• How to complete this task:
Retype only the lines at the head of the records, first through the one with "UETDS Nedir ?", exactly as written.
(Material supplied Opens)
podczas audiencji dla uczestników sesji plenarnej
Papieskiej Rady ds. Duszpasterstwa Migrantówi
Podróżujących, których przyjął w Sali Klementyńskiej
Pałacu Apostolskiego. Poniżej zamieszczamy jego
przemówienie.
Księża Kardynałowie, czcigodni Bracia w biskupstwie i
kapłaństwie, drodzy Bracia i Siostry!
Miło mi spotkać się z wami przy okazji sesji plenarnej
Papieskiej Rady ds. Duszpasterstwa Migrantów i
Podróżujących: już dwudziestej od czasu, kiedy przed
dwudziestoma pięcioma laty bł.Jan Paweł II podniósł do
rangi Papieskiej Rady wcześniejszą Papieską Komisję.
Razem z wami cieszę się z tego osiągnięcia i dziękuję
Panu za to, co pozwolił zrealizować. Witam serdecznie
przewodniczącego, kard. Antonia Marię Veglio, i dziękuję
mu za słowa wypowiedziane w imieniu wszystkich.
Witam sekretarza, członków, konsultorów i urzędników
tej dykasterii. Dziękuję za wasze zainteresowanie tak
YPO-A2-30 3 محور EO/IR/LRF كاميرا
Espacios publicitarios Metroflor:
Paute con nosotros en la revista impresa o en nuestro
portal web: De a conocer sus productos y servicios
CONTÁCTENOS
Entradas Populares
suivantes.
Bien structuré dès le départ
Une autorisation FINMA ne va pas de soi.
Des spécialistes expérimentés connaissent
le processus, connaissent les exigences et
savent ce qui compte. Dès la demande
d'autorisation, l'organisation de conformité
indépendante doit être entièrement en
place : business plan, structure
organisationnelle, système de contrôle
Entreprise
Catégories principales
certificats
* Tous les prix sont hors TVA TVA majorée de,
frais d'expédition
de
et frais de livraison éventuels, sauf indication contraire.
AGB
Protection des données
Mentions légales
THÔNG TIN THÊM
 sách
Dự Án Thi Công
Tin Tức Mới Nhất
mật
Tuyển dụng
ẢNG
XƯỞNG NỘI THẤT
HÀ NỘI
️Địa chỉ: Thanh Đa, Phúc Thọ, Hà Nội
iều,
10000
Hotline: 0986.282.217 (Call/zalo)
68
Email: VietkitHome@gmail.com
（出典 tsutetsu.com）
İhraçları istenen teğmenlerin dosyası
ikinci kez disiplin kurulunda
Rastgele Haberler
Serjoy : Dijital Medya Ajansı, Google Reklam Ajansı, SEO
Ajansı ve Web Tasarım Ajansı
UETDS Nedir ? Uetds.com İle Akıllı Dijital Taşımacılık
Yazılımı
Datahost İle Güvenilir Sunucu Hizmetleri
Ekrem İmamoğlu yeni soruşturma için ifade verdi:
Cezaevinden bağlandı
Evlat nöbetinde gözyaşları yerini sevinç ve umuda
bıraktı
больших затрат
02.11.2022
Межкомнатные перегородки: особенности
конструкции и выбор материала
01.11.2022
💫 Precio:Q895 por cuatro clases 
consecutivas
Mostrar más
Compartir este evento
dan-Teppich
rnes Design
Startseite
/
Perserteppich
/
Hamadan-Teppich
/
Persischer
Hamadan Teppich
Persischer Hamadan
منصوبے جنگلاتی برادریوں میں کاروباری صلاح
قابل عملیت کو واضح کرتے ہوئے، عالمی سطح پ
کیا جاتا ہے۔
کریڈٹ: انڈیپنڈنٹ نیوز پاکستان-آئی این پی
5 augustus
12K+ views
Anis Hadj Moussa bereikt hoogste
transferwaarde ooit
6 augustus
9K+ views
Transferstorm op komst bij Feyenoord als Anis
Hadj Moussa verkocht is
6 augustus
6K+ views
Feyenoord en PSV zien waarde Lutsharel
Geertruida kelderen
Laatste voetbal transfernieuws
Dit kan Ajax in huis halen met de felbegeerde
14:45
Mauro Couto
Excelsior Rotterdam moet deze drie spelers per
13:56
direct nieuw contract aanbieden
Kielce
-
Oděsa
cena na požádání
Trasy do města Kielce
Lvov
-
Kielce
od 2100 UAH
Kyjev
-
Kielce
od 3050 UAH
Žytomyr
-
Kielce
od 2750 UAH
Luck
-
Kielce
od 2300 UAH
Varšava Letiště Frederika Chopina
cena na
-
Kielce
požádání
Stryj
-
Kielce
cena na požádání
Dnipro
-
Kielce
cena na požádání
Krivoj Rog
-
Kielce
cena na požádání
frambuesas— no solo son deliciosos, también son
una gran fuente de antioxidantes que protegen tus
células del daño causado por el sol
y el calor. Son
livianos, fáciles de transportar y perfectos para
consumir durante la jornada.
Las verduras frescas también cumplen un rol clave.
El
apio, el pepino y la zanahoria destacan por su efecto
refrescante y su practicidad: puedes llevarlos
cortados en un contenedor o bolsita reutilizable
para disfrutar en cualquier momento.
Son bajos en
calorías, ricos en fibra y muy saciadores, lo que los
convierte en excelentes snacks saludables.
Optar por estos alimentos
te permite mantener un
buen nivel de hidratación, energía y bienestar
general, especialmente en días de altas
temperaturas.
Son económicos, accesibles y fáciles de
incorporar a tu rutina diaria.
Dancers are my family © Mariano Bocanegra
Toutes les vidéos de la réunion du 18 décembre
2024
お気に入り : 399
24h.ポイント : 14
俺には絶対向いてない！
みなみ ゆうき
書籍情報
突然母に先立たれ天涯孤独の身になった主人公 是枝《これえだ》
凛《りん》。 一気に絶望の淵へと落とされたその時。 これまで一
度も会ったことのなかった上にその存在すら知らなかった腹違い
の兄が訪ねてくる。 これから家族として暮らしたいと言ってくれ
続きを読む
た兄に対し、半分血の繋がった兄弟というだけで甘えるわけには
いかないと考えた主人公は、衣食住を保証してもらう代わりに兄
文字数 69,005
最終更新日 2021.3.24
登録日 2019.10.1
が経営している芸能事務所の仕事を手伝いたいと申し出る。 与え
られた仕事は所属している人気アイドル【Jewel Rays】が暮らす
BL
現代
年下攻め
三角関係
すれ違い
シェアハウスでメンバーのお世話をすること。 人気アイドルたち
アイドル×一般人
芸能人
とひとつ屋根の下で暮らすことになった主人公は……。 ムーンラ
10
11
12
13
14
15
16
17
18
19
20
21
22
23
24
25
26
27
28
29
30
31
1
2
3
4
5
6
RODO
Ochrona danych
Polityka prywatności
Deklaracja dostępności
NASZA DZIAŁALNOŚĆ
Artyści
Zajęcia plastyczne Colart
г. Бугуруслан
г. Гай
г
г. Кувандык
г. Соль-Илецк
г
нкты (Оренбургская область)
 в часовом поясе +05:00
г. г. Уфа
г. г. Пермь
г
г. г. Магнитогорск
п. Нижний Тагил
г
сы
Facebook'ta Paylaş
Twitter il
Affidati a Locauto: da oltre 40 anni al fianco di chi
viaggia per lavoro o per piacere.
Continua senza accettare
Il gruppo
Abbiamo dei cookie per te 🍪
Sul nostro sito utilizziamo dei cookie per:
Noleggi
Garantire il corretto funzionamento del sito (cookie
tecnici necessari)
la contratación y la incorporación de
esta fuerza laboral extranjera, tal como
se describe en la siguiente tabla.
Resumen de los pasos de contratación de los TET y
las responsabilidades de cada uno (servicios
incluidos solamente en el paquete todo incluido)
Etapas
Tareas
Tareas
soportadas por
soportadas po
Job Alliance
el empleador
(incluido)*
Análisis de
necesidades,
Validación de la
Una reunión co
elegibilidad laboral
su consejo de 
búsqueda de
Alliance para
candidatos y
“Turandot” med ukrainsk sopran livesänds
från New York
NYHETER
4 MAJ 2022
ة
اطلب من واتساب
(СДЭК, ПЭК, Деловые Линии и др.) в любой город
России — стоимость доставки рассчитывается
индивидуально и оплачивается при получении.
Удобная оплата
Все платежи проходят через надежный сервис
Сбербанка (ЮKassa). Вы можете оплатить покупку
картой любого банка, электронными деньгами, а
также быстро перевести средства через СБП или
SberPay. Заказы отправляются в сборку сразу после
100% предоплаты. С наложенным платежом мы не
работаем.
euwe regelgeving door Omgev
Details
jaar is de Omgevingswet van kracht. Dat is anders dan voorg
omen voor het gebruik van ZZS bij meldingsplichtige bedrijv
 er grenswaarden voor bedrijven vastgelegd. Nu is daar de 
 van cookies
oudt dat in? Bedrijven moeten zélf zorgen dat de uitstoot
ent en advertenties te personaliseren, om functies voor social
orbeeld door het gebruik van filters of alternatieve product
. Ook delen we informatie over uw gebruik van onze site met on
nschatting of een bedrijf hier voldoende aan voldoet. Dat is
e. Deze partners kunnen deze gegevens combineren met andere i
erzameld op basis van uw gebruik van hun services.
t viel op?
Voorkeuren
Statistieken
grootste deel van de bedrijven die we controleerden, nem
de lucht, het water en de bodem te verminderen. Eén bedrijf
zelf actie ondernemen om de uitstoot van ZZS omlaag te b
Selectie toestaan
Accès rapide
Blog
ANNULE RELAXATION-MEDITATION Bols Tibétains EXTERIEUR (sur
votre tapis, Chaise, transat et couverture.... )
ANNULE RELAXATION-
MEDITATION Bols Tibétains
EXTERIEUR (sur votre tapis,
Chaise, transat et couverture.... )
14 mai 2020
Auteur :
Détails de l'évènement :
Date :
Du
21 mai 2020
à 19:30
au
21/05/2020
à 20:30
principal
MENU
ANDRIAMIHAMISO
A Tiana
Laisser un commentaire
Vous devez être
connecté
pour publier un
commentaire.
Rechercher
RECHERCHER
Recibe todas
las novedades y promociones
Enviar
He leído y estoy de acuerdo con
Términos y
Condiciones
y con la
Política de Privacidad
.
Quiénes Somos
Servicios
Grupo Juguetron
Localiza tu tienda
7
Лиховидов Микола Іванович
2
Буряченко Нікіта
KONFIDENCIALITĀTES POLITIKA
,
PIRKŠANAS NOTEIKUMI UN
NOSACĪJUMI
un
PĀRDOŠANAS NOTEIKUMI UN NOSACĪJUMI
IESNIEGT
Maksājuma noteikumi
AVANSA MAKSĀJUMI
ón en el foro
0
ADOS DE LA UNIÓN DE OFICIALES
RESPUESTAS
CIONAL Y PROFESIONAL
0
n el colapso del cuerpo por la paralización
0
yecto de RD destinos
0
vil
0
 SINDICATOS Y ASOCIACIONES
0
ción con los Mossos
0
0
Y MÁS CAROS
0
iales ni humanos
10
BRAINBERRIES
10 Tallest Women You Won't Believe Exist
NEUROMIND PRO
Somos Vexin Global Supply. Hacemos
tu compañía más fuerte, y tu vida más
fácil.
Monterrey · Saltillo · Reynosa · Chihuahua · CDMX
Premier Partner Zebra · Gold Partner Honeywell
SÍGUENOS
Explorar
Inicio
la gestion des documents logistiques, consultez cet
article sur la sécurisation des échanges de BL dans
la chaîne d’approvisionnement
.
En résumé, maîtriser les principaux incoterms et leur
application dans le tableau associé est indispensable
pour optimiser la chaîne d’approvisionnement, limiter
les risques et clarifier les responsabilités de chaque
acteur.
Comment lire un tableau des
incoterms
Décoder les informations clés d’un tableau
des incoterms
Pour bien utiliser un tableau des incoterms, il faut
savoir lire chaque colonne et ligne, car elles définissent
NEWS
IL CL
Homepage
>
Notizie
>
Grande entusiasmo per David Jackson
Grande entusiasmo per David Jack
(Material supplied Closes)
• Your solution:
podczas audiencji dla uczestników sesji plenarnej
Papieskiej Rady ds. Duszpasterstwa Migrantówi
Podróżujących, których przyjął w Sali Klementyńskiej
Pałacu Apostolskiego. Poniżej zamieszczamy jego
przemówienie.
Księża Kardynałowie, czcigodni Bracia w biskupstwie i
kapłaństwie, drodzy Bracia i Siostry!
Miło mi spotkać się z wami przy okazji sesji plenarnej
Papieskiej Rady ds. Duszpasterstwa Migrantów i
Podróżujących: już dwudziestej od czasu, kiedy przed
dwudziestoma pięcioma laty bł.Jan Paweł II podniósł do
rangi Papieskiej Rady wcześniejszą Papieską Komisję.
Razem z wami cieszę się z tego osiągnięcia i dziękuję
Panu za to, co pozwolił zrealizować. Witam serdecznie
przewodniczącego, kard. Antonia Marię Veglio, i dziękuję
mu za słowa wypowiedziane w imieniu wszystkich.
Witam sekretarza, członków, konsultorów i urzędników
tej dykasterii. Dziękuję za wasze zainteresowanie tak
YPO-A2-30 3 محور EO/IR/LRF كاميرا
Espacios publicitarios Metroflor:
Paute con nosotros en la revista impresa o en nuestro
portal web: De a conocer sus productos y servicios
CONTÁCTENOS
Entradas Populares
suivantes.
Bien structuré dès le départ
Une autorisation FINMA ne va pas de soi.
Des spécialistes expérimentés connaissent
le processus, connaissent les exigences et
savent ce qui compte. Dès la demande
d'autorisation, l'organisation de conformité
indépendante doit être entièrement en
place : business plan, structure
organisationnelle, système de contrôle
Entreprise
Catégories principales
certificats
* Tous les prix sont hors TVA TVA majorée de,
frais d'expédition
de
et frais de livraison éventuels, sauf indication contraire.
AGB
Protection des données
Mentions légales
THÔNG TIN THÊM
 sách
Dự Án Thi Công
Tin Tức Mới Nhất
mật
Tuyển dụng
ẢNG
XƯỞNG NỘI THẤT
HÀ NỘI
️Địa chỉ: Thanh Đa, Phúc Thọ, Hà Nội
iều,
10000
Hotline: 0986.282.217 (Call/zalo)
68
Email: VietkitHome@gmail.com
（出典 tsutetsu.com）
İhraçları istenen teğmenlerin dosyası
ikinci kez disiplin kurulunda
Rastgele Haberler
Serjoy : Dijital Medya Ajansı, Google Reklam Ajansı, SEO
Ajansı ve Web Tasarım Ajansı
UETDS Nedir ? Uetds.com İle Akıllı Dijital Taşımacılık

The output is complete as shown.